Os seguidores da teoria da evolução dizem que a religião
começa no nível do animismo - a crença de que
poderes sobrenaturais, ou espíritos desencarnados, habitam
nos objetos naturais e físicos. Tais espíritos, segundo
suas próprias vontades malignas, teriam influência
sobre a vida humana. O animismo evoluiu-se até transformar-se
no politeísmo simples, no qual certos poderes sobrenaturais
são considerados deidades. O passo seguinte, ainda segundo
os evolucionistas, é o henoteísmo: uma das deidades
atinge uma posição de supremacia sobre todos os demais
espíritos, e é adorada em detrimento das outras. Segue-se
a monolatria, quando as pessoas optam por adorar um só dos
deuses, sem, porém, negar a existência dos demais.
A
conclusão lógica (segundo essa teoria) é o
monoteísmo que surge somente quando as pessoas evoluem-se
ao ponto de negar a existência de todos os demais deuses e
de adorar uma única deidade. As pesquisas realizadas pelos
antropólogos e pelos missiologistas neste século,
demonstram com clareza que essa teoria não é corroborada
pelos fatos históricos, nem pelo estudo cuidadoso das culturas
"primitivas" contemporâneas. Quando os seres humanos
criam um sistema de crenças segundo seus próprios
desígnios, ele não tende a se desenvolver em direção
ao monoteísmo, mas, sim, ao animismo e à crença
em vários deuses. A tendência é cair no sincretismo,
acrescentando-se a estes deidades recém descobertas ao conjunto
das que já são adoradas.
Em
contraste com a evolução, temos a revelação.
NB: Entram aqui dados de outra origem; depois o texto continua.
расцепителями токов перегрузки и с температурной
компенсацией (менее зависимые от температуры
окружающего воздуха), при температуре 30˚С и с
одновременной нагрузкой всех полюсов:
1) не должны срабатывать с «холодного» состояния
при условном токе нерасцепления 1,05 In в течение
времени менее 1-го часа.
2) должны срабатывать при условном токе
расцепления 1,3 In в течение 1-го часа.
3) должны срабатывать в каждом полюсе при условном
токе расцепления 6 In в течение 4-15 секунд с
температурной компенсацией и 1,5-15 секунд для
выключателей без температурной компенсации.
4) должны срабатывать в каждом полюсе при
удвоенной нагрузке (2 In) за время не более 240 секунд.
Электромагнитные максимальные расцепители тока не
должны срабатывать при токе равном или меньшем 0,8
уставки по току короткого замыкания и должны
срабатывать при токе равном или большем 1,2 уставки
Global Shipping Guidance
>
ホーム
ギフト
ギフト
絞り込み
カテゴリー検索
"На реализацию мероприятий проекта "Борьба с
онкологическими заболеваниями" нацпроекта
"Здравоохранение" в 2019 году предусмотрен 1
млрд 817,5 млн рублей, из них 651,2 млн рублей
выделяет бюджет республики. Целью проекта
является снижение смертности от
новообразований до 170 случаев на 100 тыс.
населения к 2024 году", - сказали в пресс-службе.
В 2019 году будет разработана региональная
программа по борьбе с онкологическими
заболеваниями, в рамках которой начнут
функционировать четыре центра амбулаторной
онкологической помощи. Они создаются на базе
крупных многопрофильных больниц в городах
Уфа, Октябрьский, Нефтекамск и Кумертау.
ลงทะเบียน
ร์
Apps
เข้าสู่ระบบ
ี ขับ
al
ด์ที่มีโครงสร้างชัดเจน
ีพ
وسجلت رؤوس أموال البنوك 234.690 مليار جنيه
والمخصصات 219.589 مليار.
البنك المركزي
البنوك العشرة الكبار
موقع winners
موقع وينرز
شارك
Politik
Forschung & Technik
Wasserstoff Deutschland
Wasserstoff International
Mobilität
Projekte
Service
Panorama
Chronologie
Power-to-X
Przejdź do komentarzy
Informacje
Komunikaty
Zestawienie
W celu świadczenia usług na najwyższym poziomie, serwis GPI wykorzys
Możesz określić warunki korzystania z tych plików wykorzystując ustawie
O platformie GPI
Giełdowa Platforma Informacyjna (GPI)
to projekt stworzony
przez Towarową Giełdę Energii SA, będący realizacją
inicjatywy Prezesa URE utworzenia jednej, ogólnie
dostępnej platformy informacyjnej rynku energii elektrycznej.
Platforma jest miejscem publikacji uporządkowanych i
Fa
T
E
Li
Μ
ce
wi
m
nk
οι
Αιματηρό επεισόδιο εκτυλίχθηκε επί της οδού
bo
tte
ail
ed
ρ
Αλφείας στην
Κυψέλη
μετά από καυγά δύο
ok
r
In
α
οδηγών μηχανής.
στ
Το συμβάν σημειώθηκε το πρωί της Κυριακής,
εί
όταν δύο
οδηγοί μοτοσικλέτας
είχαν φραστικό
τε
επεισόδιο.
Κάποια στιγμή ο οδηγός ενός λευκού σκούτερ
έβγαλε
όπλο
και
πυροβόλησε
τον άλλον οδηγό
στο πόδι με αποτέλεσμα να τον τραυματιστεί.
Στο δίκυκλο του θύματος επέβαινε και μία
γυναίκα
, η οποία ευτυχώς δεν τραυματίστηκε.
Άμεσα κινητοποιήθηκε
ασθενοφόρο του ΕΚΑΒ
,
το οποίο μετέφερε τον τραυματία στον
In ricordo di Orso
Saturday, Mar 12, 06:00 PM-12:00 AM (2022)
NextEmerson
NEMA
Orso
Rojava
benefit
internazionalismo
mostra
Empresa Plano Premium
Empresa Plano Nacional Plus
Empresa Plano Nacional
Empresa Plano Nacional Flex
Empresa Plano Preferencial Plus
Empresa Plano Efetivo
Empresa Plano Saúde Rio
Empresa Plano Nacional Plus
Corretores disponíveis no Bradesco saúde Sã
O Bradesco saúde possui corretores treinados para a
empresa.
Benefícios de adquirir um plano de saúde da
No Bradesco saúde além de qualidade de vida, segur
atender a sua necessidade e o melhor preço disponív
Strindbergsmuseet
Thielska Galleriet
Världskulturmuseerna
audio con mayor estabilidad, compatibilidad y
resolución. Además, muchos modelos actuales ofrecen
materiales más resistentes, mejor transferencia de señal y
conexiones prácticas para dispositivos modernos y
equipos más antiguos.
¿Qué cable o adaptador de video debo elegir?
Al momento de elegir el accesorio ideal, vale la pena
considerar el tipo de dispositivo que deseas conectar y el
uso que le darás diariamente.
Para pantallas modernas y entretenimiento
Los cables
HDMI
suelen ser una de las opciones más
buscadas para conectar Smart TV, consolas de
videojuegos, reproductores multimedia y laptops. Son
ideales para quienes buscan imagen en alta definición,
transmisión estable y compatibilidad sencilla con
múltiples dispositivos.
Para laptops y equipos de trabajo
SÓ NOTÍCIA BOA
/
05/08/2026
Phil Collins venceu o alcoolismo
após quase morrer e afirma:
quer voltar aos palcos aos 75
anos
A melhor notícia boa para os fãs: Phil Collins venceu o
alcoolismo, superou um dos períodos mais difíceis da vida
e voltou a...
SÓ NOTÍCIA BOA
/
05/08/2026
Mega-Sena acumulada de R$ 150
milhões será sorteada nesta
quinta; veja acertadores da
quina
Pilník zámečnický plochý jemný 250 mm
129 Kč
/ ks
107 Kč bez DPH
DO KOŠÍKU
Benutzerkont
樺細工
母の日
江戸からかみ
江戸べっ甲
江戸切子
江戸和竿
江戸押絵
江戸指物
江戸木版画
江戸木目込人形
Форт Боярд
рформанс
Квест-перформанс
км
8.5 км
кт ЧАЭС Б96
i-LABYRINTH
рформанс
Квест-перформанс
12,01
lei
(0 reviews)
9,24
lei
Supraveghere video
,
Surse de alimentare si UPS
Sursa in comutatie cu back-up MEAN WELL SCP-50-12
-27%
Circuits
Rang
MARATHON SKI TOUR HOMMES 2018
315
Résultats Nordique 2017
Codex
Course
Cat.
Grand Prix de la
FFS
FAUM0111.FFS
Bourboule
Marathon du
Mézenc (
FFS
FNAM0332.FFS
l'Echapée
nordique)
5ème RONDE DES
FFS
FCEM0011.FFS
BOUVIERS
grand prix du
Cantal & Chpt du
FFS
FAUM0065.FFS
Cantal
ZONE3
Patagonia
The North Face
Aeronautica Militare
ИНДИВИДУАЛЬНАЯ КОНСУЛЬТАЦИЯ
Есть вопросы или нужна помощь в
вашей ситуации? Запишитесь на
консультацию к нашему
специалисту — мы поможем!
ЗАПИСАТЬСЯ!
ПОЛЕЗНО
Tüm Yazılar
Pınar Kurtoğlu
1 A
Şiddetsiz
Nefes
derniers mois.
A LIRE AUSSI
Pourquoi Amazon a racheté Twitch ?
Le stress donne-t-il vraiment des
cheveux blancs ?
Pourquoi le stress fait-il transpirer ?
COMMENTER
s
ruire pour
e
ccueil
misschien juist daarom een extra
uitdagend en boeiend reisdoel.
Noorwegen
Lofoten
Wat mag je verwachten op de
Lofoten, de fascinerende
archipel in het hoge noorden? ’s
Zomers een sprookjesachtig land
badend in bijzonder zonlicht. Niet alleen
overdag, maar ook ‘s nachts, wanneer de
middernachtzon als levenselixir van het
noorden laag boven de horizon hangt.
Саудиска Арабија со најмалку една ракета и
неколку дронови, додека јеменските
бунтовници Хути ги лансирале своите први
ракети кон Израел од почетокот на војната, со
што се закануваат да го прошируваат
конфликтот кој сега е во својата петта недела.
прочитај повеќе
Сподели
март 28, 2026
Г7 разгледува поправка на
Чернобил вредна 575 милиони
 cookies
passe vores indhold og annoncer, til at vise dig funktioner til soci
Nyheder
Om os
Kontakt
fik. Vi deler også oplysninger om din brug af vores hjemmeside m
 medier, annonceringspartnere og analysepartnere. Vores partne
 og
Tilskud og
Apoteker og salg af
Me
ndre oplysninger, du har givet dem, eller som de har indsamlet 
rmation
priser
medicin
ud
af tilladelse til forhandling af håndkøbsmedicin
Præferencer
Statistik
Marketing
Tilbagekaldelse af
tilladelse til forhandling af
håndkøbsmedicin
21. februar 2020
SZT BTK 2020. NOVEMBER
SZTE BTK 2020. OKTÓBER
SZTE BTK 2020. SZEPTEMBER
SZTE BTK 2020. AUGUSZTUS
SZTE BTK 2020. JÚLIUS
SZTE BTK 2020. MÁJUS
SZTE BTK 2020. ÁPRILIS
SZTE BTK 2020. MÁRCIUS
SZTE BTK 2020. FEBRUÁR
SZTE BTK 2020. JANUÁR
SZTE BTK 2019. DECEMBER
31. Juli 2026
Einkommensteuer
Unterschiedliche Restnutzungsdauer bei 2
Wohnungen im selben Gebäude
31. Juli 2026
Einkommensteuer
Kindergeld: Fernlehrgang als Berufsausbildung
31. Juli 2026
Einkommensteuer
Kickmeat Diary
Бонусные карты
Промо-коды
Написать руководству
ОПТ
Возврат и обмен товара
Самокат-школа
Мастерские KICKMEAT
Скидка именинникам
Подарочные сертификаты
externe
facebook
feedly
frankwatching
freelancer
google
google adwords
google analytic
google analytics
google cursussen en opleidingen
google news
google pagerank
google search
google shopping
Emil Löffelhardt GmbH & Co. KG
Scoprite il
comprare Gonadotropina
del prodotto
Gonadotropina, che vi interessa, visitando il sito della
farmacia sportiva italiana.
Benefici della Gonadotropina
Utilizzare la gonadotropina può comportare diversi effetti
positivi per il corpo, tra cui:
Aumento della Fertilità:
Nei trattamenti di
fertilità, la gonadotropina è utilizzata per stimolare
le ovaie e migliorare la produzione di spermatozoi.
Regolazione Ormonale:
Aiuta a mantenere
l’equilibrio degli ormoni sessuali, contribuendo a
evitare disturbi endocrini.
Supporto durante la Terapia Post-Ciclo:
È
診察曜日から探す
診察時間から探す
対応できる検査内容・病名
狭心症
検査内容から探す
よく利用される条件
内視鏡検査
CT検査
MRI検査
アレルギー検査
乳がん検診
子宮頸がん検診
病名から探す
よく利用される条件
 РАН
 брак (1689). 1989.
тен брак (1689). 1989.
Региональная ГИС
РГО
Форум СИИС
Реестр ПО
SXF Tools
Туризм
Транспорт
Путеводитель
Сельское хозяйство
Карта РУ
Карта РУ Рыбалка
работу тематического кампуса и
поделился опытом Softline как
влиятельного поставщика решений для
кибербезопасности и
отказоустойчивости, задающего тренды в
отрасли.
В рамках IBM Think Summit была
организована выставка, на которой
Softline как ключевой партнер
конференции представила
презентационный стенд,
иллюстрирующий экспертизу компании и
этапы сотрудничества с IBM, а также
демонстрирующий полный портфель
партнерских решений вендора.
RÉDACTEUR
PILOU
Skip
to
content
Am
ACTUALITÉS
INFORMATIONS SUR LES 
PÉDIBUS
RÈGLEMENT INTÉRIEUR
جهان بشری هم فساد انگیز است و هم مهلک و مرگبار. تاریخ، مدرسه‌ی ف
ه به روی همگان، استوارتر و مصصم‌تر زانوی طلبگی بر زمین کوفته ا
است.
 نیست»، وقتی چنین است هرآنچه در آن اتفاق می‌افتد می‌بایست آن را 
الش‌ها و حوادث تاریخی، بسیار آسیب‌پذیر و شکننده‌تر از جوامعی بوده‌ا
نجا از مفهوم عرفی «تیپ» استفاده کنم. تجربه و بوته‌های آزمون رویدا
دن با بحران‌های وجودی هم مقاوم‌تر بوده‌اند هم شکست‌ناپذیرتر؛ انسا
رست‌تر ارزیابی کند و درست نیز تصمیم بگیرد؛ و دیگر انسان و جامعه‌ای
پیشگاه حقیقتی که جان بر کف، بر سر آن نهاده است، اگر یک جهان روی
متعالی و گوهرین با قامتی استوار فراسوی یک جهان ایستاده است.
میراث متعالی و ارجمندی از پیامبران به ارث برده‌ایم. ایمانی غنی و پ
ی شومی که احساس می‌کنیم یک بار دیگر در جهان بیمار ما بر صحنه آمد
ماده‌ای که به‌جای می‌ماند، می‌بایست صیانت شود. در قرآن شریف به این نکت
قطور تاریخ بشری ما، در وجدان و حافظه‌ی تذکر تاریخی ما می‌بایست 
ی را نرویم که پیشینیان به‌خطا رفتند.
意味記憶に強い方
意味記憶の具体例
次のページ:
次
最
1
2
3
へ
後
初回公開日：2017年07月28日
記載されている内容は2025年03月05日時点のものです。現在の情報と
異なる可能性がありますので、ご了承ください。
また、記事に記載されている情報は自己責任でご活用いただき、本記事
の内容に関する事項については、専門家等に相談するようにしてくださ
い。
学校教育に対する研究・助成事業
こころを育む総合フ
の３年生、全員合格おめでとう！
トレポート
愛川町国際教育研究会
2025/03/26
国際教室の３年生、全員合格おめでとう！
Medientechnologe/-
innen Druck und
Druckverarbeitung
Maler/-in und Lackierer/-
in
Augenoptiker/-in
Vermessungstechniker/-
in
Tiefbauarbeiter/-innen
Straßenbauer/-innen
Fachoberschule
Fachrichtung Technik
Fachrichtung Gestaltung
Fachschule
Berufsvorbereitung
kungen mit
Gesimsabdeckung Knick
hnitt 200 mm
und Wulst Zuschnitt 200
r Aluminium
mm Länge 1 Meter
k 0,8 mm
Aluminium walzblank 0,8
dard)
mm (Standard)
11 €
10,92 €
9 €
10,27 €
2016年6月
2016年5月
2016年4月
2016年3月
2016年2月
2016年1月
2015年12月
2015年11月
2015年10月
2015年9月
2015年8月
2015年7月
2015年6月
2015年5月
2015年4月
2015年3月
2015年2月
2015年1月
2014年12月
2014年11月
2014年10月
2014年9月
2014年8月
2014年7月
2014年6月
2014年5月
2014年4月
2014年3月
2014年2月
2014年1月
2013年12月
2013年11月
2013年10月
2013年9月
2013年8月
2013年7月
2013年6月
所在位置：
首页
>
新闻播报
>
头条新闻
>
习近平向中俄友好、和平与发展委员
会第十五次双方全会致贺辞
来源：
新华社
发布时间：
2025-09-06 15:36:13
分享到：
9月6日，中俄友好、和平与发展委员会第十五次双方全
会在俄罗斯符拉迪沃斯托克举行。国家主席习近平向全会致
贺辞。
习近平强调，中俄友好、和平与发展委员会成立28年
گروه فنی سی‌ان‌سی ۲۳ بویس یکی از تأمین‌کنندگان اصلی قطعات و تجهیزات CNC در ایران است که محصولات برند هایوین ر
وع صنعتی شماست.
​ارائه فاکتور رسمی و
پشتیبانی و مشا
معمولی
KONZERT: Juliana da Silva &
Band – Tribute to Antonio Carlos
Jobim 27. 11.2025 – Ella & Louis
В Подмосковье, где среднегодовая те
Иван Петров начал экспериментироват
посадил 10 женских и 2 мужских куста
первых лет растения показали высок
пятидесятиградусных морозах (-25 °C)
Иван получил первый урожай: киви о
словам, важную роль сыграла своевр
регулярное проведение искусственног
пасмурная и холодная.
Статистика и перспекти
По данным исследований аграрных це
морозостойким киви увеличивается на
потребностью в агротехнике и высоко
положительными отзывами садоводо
Servimos a um Deus que tanto age quanto fala. O monoteísmo
não é o resultado do caráter humano evolucionário,
mas do desvendamento que Deus fez de si mesmo. A revelação
divina é progressiva na sua natureza à medida que
Deus se revelou através dos registros bíblicos. Já
no dia de Pentecostes, após a ressurreição
e ascensão de Cristo, temos a prova de que Deus realmente
se manifesta ao seu povo em três Pessoas distintas. Nos tempos
do Antigo Testamento, porém, a prioridade era estabelecer
o fato de que há um só Deus em contraste com os inúmeros
deuses cultuados pelos vizinhos de Israel, em Canaã, no Egito
e - na Mesopotâmia.
Através
de Moisés, essa verdade foi proclamada: "Ouve, Israel,
o SENHOR, nosso Deus, é o único SENHOR" (Dt 6.4).
A existência de Deus e a sua atividade contínua não
dependiam do seu relacionamento com qualquer outro deus, ou criatura.
Pelo contrário: nosso Deus podia simplesmente "ser",
optando por chamar o homem a estar ao seu lado (não porque
Ele precisasse de Adão, mas porque este precisava de Deus).